§ Given task 1
Say whether each statement agrees with the article about Abbey Archery below. Answer yes or no, and quote the words from the article that decide it.
(a) Brian's first visit to Abbey Archery in Sydney meant a 1,460 kilometre round trip.
(b) The truck bought in early 2003 was brand new.
(c) Brian first visited dealers in Western Australia.

Abbey Archery acquires new truck and goes right around Australia
June 09: Abbey Archery has had a long commitment to serving its dealer network which extends across the length and breadth of Australia.
Many Abbey Archery dealers fondly remember the late Alf Deegan who was a familiar face, regularly visiting their stores and possibly the only person who could give archery advice in those times.
Alf would set off on a trip, call on all the dealers and then hurry back to the warehouse and try and put the orders together and despatch them to the stores he had just visited.
In 2001, Brian "Hooter" Westerhout made a special trip to Sydney to visit Abbey Archery, a 1,460 kilometre or 907 miles round trip. Brian stated he was interested in becoming an Abbey Archery dealer and he purchased his initial order there and then.
In a short time, Hooter had placed another order for more archery stock. We thought that Brian must have been selling archery in every town between Sydney and his home town, but no, he had sold all of his gear to members of his local archery club.
He stood out like a beacon - he had made sales and repeat sales and Hooter proved beyond any doubt that he could sell archery in his small country town.
Brian then put a proposition - he would like to visit Abbey dealers and see if he could represent Abbey in these far away places. Brian was well known by the archery fraternity, especially in south east Queensland and northern New South Wales, but the rest of Australia was an unknown for Brian and to say it would be a challenge for him is quite an understatement.
Brian believed he could service dealers and provide a level of service not seen for many years.
In late 2001, Brian was appointed as Abbey's first full time sales representative visiting our dealers, initially in south Queensland and northern NSW. A Holden Vectra station wagon was bought to allow Brian to visit dealers. (If you are using Internet Explorer or Firefox as your browser, hover your cursor over each image to read the photo captions)
Hooter had a strong desire to give solid service and take a few samples in the back of the small Vectra wagon so that dealers could see new products first hand, rather than purchasing from a catalogue.
His territory quickly became the entire east coast of Australia from Melbourne, Victoria to Cairns in far north Queensland and all points in between.
Hooter soon established a warm rapport with dealers, including some dealers who had not purchased for some time and he developed a reputation for being a "sight for sore eyes" with his happy personality and cooperative and obliging attitude and his ability to provide sound advice in layman's terms, which became the foundations for Brian's success.
Carrying samples soon gave way to the Vectra carrying stock, as our dealers wanted to buy the stock there and then and they were grateful for Brian delivering the order "on the spot."
Brian started loading the wagon up "choc-a-block" full of archery stock. There was not enough room to carry a lot of stock in the Vectra and Brian hired a trailer to tow behind the wagon as our dealers were seeking a wider stock variety, rather than just bows and arrows. The trailer was packed to the gunwales with stock and was covered by tarpaulins, however the Vectra and trailer scrubbed tyres faster than a Formula 1 race car and it became very clear that the little wagon could not stand up to this rugged and rough treatment.
We realised we needed to upgrade to a larger vehicle and after looking at many options, in early 2003 we purchased a second hand 4.49 tonne truck with a pantechnicon tray which had been used to cart seafood from the trawler to market but it was ideal as it had low mileage, was equipped with twin fuel tanks for the distances we travelled, air conditioning in the cab for the very hot conditions and a solid floor in the pantech and plenty of area to display stock. (A pantechnicon or pantech is a compartment mounted on a truck body to transport stock.)

§ Information supplied
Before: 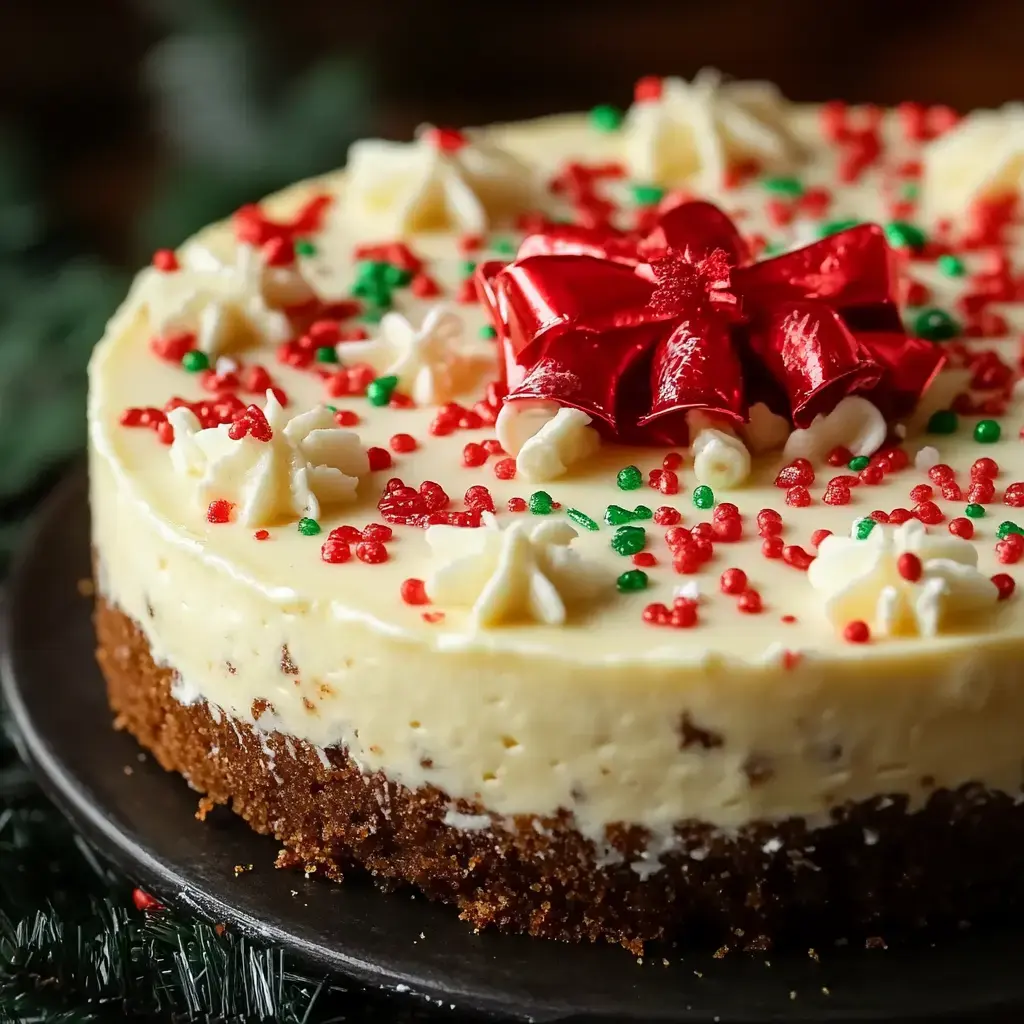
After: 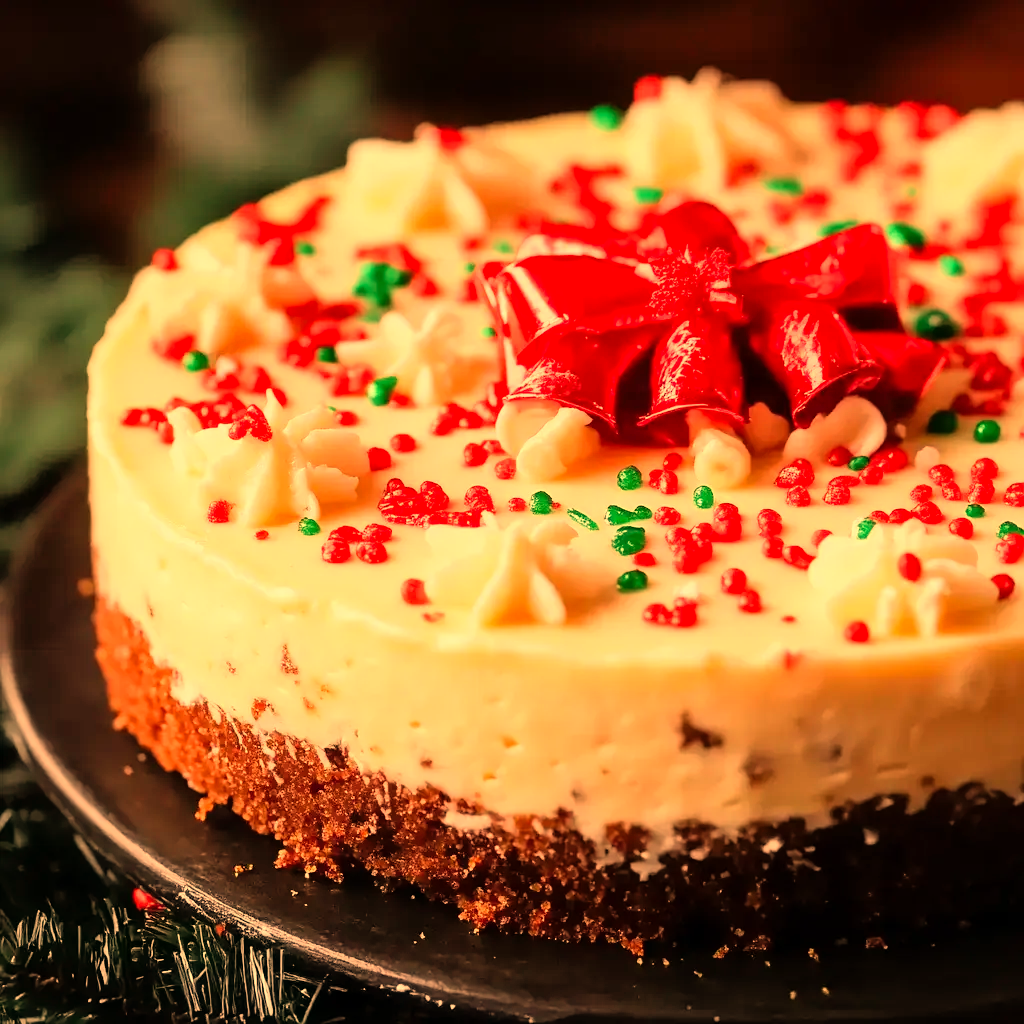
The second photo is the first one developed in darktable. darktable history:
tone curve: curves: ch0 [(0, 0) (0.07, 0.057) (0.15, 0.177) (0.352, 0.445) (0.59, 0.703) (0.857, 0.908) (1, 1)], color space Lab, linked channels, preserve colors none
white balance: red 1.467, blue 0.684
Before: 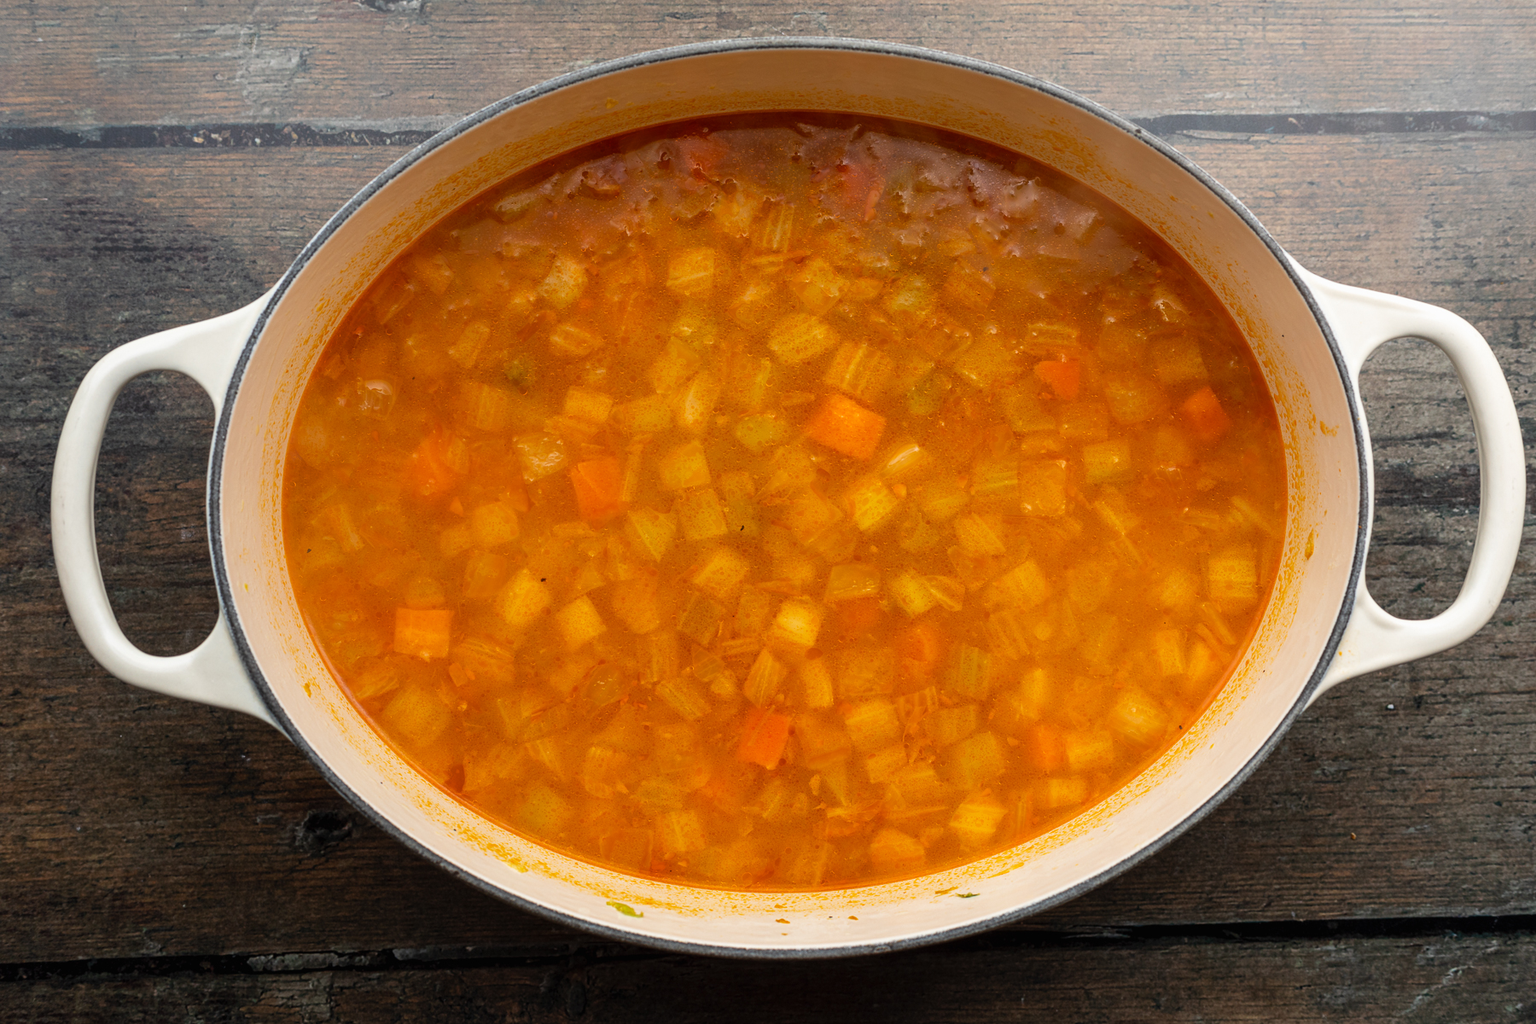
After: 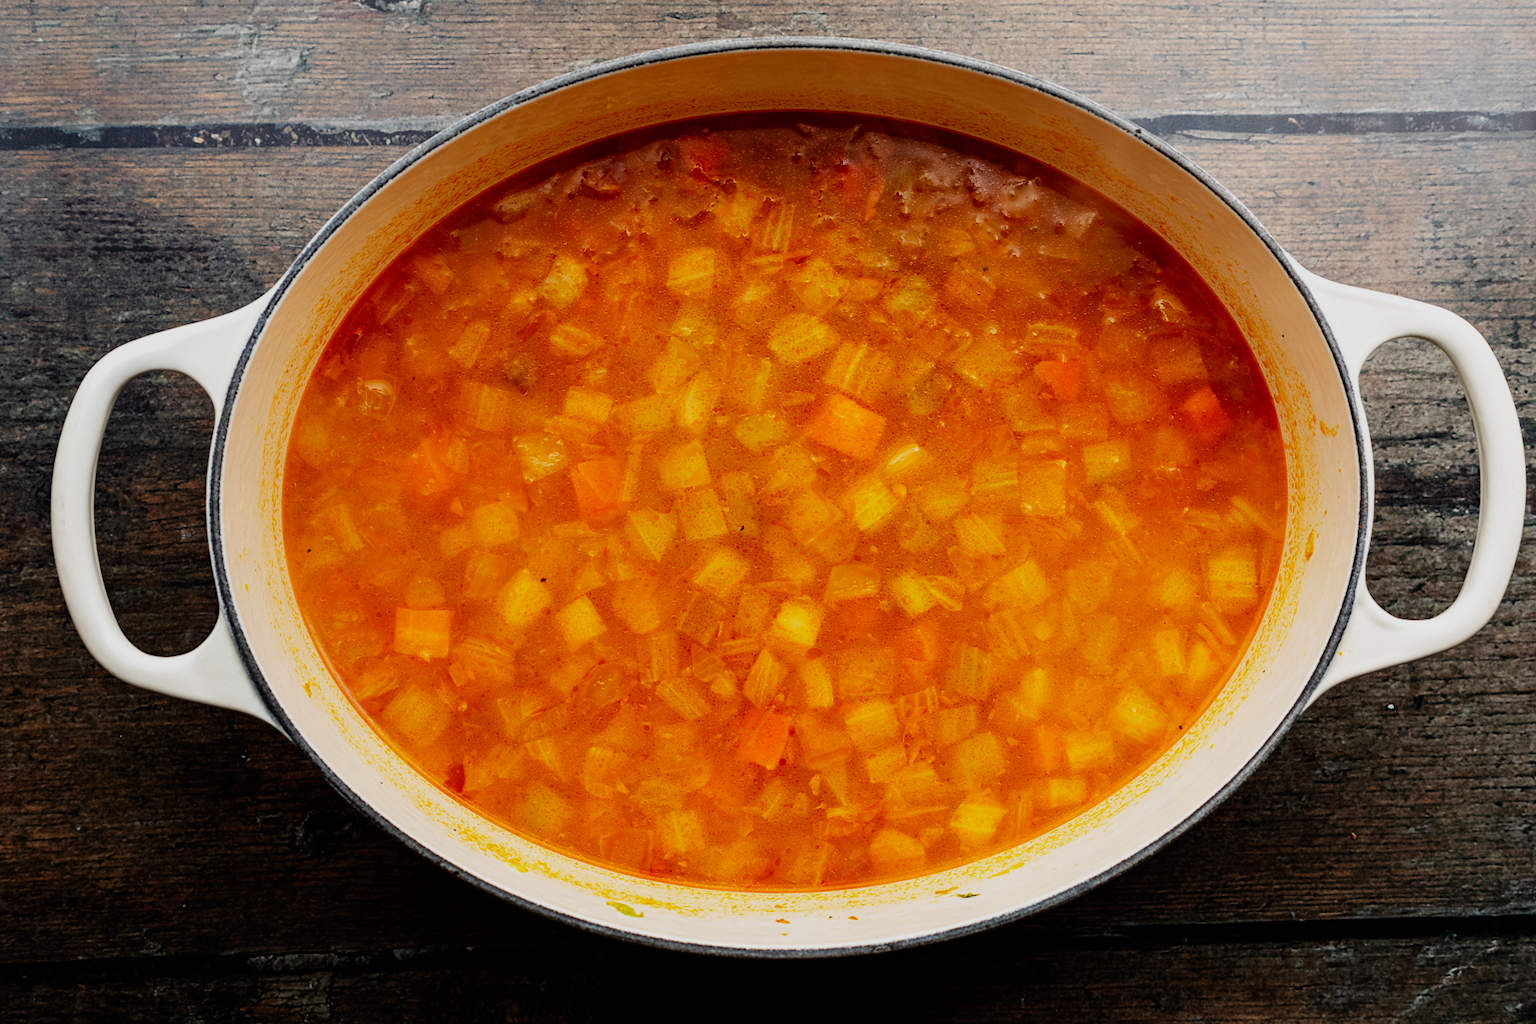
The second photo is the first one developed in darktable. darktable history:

§ Given task 2
Turn the photo edit records above into a numbered list with one line per item, skipping any blank lines. Leave the pictures out.

§ Written reply 1
(a) Yes: "a 1,460 kilometre or 907 miles round trip"
(b) No: "we purchased a second hand 4.49 tonne truck"
(c) No: "initially in south Queensland and northern NSW"

§ Written reply 2
1. Before: 
2. After: 
3. The second photo is the first one developed in darktable. darktable history:
4. tone curve: curves: ch0 [(0, 0) (0.07, 0.057) (0.15, 0.177) (0.352, 0.445) (0.59, 0.703) (0.857, 0.908) (1, 1)], color space Lab, linked channels, preserve colors none
5. white balance: red 1.467, blue 0.684
6. Before: 
7. After: 
8. The second photo is the first one developed in darktable. darktable history:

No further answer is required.